What to work on: Every line that contains the word "shadows" should be copied from the records below.

Record excerpts:
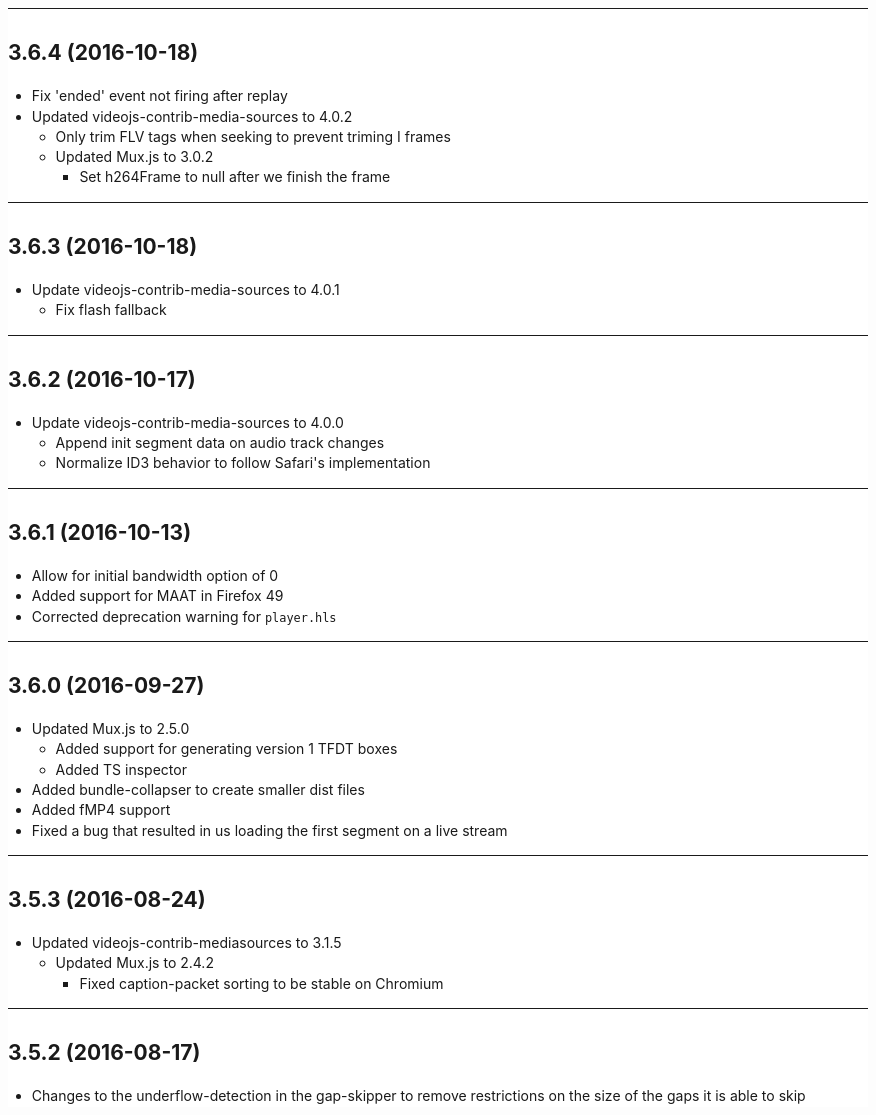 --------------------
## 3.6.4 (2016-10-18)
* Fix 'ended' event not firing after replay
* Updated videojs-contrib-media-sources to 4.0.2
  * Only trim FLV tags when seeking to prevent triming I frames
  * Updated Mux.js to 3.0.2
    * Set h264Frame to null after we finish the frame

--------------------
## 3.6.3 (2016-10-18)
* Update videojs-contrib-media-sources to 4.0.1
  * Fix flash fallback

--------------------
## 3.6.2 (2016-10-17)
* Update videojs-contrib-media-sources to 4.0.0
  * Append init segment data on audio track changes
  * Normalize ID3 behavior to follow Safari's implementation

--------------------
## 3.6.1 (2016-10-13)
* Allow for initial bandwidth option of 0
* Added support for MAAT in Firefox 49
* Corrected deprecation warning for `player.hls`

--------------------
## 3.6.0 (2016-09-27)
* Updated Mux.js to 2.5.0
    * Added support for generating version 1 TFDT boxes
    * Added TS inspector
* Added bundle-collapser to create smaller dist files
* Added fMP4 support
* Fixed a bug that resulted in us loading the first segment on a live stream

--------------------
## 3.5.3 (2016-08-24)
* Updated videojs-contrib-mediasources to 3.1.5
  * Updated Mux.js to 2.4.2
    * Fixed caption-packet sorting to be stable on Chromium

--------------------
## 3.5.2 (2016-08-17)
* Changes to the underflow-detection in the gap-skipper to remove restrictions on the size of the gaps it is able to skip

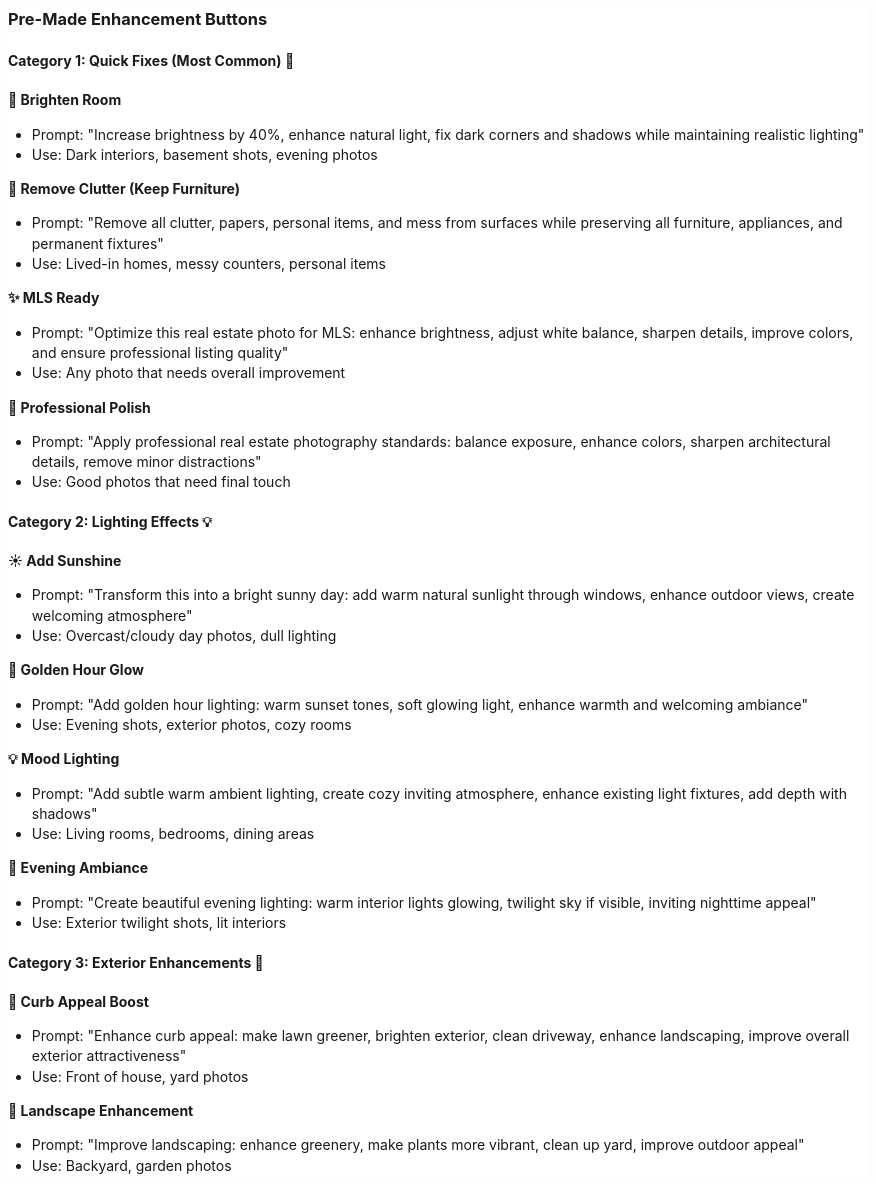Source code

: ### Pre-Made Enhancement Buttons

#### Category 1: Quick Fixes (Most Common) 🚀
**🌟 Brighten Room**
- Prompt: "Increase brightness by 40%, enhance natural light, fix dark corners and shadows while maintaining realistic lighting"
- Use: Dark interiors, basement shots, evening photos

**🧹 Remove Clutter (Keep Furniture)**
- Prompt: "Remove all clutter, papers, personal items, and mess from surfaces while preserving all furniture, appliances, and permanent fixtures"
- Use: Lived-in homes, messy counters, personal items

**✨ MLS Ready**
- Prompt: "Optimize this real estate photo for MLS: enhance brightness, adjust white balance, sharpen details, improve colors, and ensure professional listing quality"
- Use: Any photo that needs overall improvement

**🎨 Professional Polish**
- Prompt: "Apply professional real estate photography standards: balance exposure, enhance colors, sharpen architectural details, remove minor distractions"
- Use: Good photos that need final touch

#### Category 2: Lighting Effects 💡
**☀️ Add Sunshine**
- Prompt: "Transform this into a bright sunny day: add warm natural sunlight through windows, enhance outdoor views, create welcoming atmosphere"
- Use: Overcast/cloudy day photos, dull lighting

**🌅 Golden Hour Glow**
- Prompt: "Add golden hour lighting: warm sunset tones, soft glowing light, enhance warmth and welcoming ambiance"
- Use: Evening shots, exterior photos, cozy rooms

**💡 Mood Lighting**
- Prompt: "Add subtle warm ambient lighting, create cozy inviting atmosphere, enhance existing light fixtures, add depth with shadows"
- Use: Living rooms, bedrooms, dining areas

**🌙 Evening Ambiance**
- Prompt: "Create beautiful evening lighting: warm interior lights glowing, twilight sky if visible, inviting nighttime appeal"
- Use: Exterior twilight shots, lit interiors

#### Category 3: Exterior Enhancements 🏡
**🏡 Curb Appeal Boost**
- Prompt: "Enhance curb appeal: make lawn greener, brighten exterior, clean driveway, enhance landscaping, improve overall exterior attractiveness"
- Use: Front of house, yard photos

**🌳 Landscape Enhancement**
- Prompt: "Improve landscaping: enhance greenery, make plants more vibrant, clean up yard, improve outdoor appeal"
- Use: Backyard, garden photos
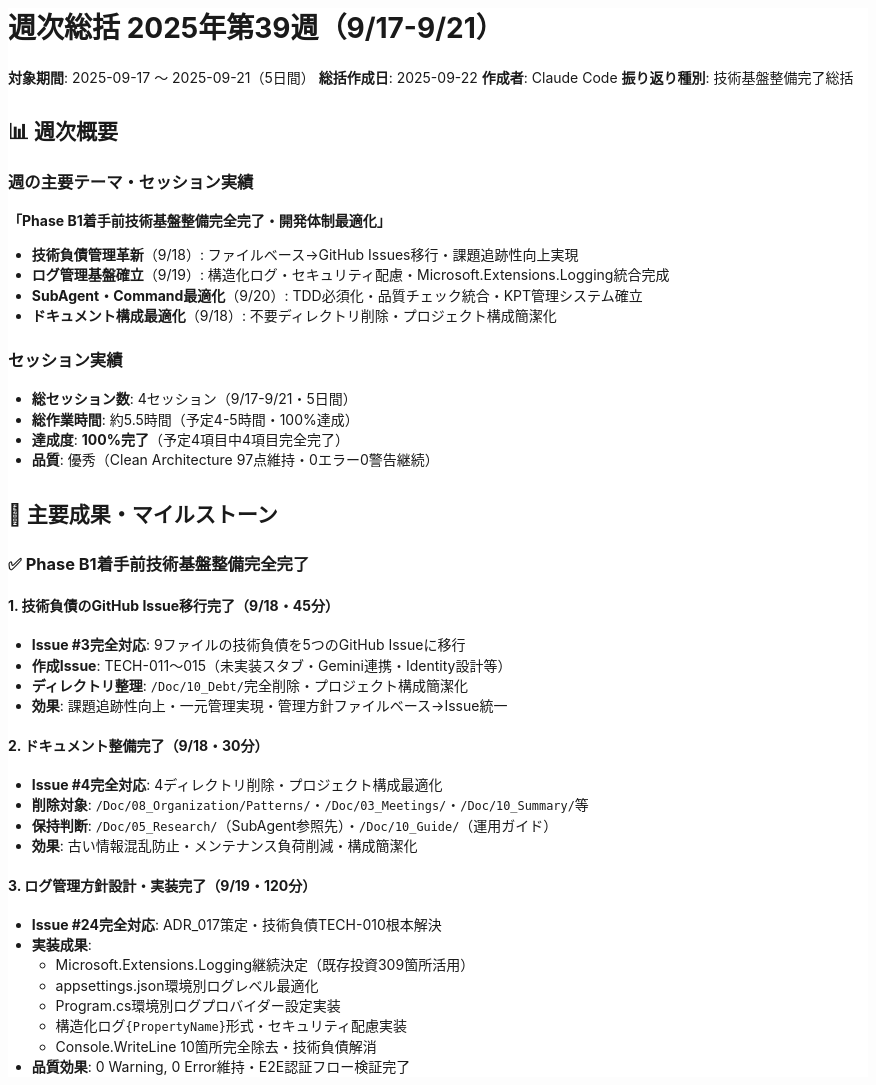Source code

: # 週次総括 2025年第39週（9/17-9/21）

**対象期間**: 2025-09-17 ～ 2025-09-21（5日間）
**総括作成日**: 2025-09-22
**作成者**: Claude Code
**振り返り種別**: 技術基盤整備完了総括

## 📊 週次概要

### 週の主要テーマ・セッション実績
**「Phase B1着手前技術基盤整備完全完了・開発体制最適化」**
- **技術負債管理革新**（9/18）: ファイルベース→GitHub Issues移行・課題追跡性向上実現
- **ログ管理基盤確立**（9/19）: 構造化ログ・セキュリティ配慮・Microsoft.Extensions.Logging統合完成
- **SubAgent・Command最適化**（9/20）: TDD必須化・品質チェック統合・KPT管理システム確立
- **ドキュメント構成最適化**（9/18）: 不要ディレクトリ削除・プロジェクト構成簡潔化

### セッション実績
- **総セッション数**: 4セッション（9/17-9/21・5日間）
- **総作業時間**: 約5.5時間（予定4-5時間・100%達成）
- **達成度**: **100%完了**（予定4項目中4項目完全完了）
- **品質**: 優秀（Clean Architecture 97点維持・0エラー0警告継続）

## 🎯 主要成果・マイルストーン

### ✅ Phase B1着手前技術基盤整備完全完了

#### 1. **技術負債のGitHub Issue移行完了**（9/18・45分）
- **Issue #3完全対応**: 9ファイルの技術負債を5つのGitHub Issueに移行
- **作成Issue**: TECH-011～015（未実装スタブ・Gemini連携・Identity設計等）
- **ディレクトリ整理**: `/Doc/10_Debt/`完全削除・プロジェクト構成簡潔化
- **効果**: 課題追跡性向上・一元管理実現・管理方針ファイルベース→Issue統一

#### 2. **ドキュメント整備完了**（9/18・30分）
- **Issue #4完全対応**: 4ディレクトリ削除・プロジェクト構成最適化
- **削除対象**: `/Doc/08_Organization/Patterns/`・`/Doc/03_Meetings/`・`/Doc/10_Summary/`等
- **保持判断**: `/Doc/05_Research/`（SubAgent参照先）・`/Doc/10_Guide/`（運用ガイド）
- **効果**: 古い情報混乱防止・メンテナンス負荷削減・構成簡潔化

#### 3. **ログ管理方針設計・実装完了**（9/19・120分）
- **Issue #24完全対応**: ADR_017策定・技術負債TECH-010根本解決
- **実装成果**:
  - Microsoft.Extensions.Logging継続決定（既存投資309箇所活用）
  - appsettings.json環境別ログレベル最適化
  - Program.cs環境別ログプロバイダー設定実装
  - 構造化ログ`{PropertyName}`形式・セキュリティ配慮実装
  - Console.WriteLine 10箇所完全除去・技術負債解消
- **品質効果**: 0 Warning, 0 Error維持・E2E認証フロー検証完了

Expected answer:
- Prompt: "Increase brightness by 40%, enhance natural light, fix dark corners and shadows while maintaining realistic lighting"
- Prompt: "Add subtle warm ambient lighting, create cozy inviting atmosphere, enhance existing light fixtures, add depth with shadows"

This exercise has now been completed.